**Requirement**
Without including any pictures, write out all the entries exactly.

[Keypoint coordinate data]

+--

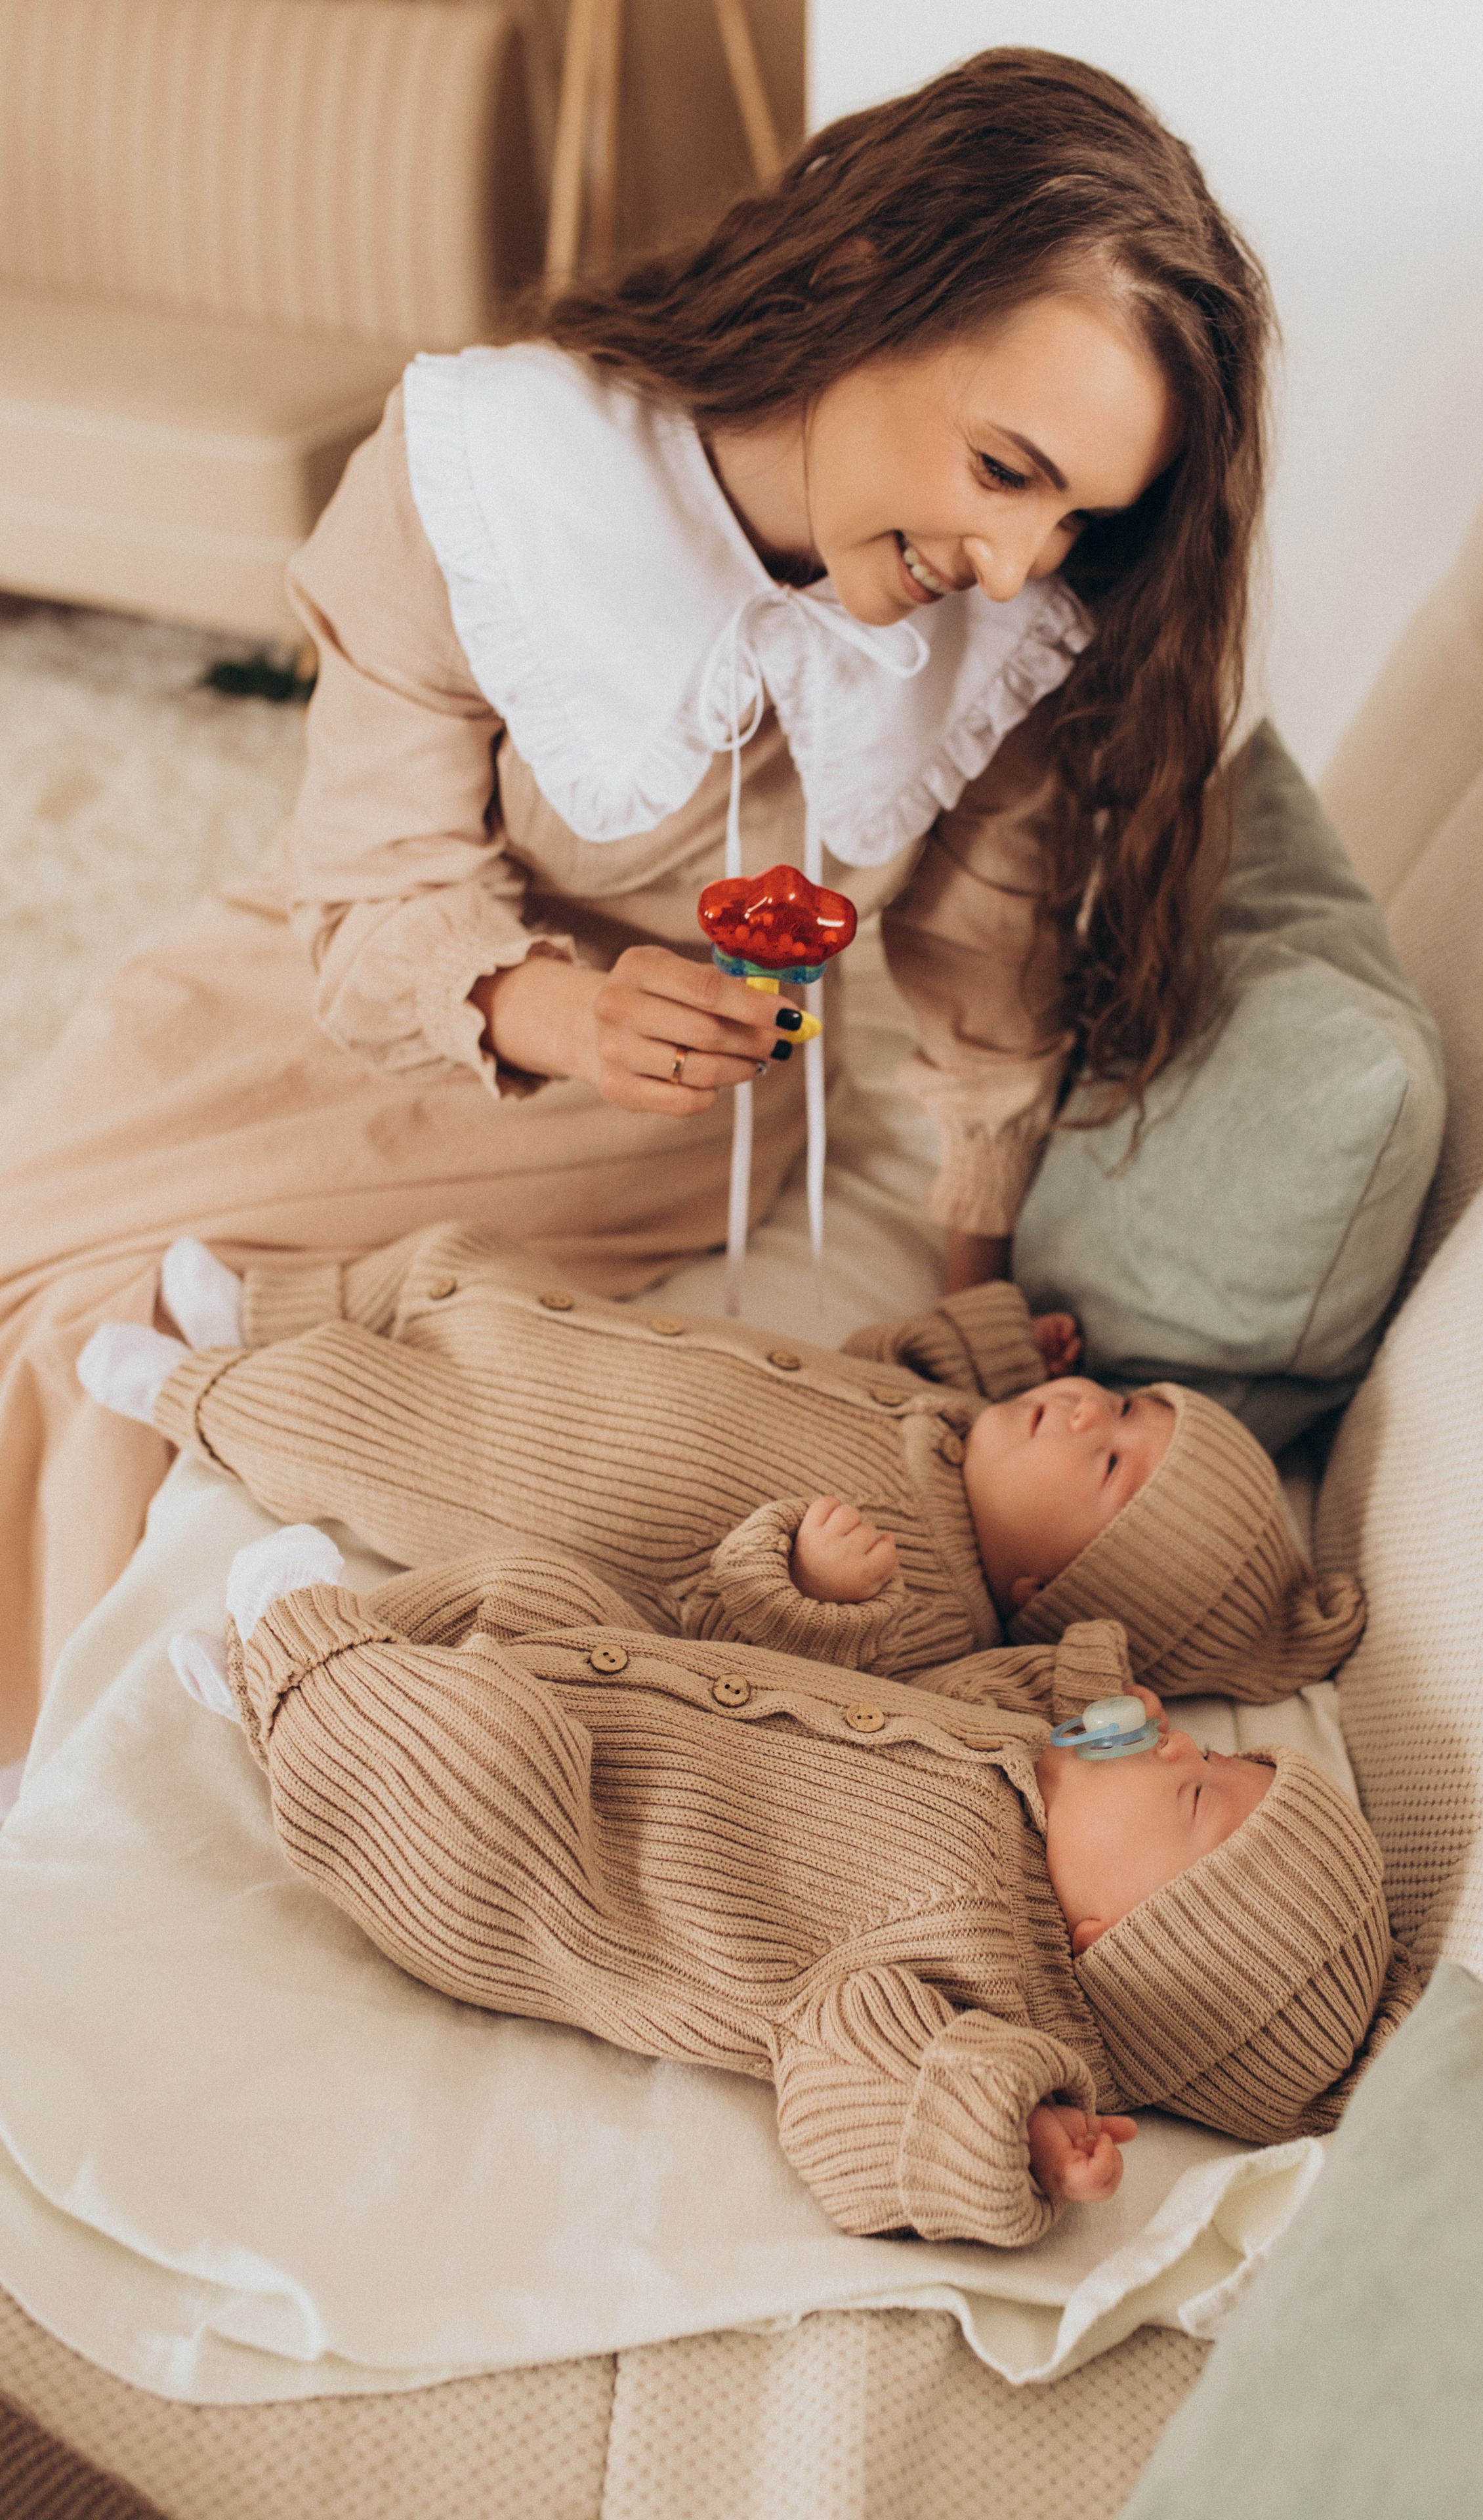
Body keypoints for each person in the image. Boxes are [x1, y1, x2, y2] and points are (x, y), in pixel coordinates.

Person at [0, 47, 1274, 1760]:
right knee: (39, 1267)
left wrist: (966, 1325)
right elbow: (372, 877)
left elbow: (987, 996)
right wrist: (564, 1010)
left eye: (1074, 519)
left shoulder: (1003, 643)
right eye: (1003, 468)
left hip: (635, 1152)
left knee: (144, 1361)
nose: (1023, 559)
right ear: (856, 284)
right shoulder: (491, 473)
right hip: (329, 1012)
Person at [169, 1522, 1416, 2246]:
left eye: (1202, 1798)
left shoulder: (989, 1978)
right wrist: (817, 1601)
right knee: (530, 1586)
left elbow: (847, 2075)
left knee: (476, 1762)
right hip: (610, 1679)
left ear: (1111, 1936)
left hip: (551, 1861)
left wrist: (1010, 2127)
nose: (1192, 1746)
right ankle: (297, 1684)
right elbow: (971, 1694)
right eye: (1229, 1751)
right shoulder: (1022, 1773)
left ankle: (298, 1663)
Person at [79, 1221, 1364, 1694]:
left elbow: (741, 1648)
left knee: (346, 1416)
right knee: (455, 1262)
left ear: (1038, 1596)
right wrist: (985, 1338)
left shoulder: (921, 1614)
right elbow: (878, 1347)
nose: (1089, 1414)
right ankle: (263, 1306)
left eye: (1107, 1468)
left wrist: (803, 1576)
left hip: (513, 1459)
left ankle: (197, 1388)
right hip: (569, 1341)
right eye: (1126, 1404)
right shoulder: (951, 1422)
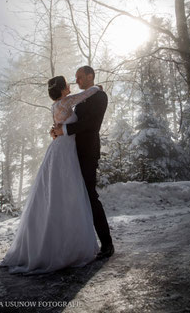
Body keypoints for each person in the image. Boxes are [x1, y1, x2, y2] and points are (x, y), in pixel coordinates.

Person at [0, 76, 102, 274]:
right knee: (67, 189)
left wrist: (56, 131)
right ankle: (66, 246)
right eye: (67, 84)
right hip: (65, 150)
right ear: (63, 89)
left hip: (58, 147)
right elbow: (87, 93)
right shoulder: (67, 101)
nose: (71, 85)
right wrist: (97, 87)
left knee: (56, 190)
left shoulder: (55, 106)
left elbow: (59, 126)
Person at [53, 66, 114, 259]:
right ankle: (75, 244)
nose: (77, 81)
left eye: (80, 77)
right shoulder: (78, 100)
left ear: (90, 76)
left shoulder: (100, 97)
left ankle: (107, 244)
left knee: (89, 195)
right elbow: (69, 119)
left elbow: (92, 124)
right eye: (76, 78)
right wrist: (57, 129)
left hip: (87, 152)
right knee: (72, 197)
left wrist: (66, 130)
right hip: (70, 152)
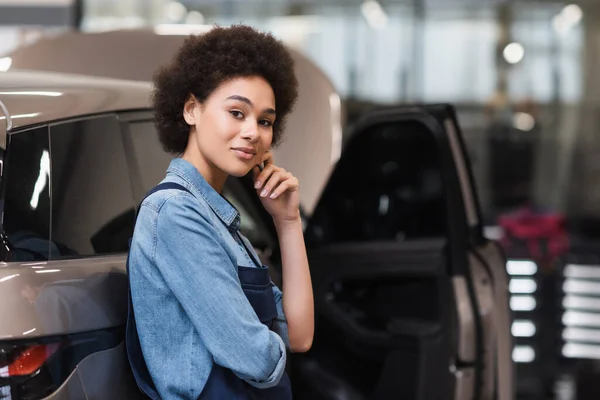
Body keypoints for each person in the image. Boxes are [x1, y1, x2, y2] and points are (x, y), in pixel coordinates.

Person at [126, 24, 314, 399]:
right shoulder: (175, 214)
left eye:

+--

**The answer**
Body keypoints for each person in the image. Boxes are [x1, y1, x2, y2] and points are (x, y), in pixel coordinates.

Person at [0, 47, 1274, 1760]:
right knee: (39, 1267)
left wrist: (966, 1325)
right elbow: (372, 877)
left elbow: (987, 996)
right wrist: (564, 1010)
left eye: (1074, 519)
left shoulder: (1003, 643)
right eye: (1003, 468)
left hip: (635, 1152)
left knee: (144, 1361)
nose: (1023, 559)
right ear: (856, 284)
right shoulder: (491, 473)
right hip: (329, 1012)
Person at [169, 1522, 1416, 2246]:
left eye: (1202, 1798)
left shoulder: (989, 1978)
right wrist: (817, 1601)
right knee: (530, 1586)
left elbow: (847, 2075)
left knee: (476, 1762)
right hip: (610, 1679)
left ear: (1111, 1936)
left hip: (551, 1861)
left wrist: (1010, 2127)
nose: (1192, 1746)
right ankle: (297, 1684)
right elbow: (971, 1694)
right eye: (1229, 1751)
right shoulder: (1022, 1773)
left ankle: (298, 1663)
Person at [79, 1221, 1364, 1694]:
left elbow: (741, 1648)
left knee: (346, 1416)
right knee: (455, 1262)
left ear: (1038, 1596)
right wrist: (985, 1338)
left shoulder: (921, 1614)
right elbow: (878, 1347)
nose: (1089, 1414)
right ankle: (263, 1306)
left eye: (1107, 1468)
left wrist: (803, 1576)
left hip: (513, 1459)
left ankle: (197, 1388)
right hip: (569, 1341)
right eye: (1126, 1404)
right shoulder: (951, 1422)
Body keypoints for each person in the image. Boxes are [x1, y1, x2, y2] and points are (x, y), in pixel coordinates.

Person at [0, 76, 102, 274]:
right knee: (67, 189)
left wrist: (56, 131)
right ankle: (66, 246)
right eye: (67, 84)
right hip: (65, 150)
right ear: (63, 89)
left hip: (58, 147)
right elbow: (87, 93)
right shoulder: (67, 101)
nose: (71, 85)
right wrist: (97, 87)
left knee: (56, 190)
left shoulder: (55, 106)
left elbow: (59, 126)
Person at [53, 66, 114, 259]:
right ankle: (75, 244)
nose: (77, 81)
left eye: (80, 77)
right shoulder: (78, 100)
left ear: (90, 76)
left shoulder: (100, 97)
left ankle: (107, 244)
left knee: (89, 195)
right elbow: (69, 119)
left elbow: (92, 124)
right eye: (76, 78)
right wrist: (57, 129)
left hip: (87, 152)
right knee: (72, 197)
left wrist: (66, 130)
right hip: (70, 152)
Body keypoints for each person in the image. Boxes are [x1, y1, x2, y2] and points are (x, y), in pixel coordinates.

Person at [126, 24, 314, 399]:
right shoulder: (175, 214)
left eye:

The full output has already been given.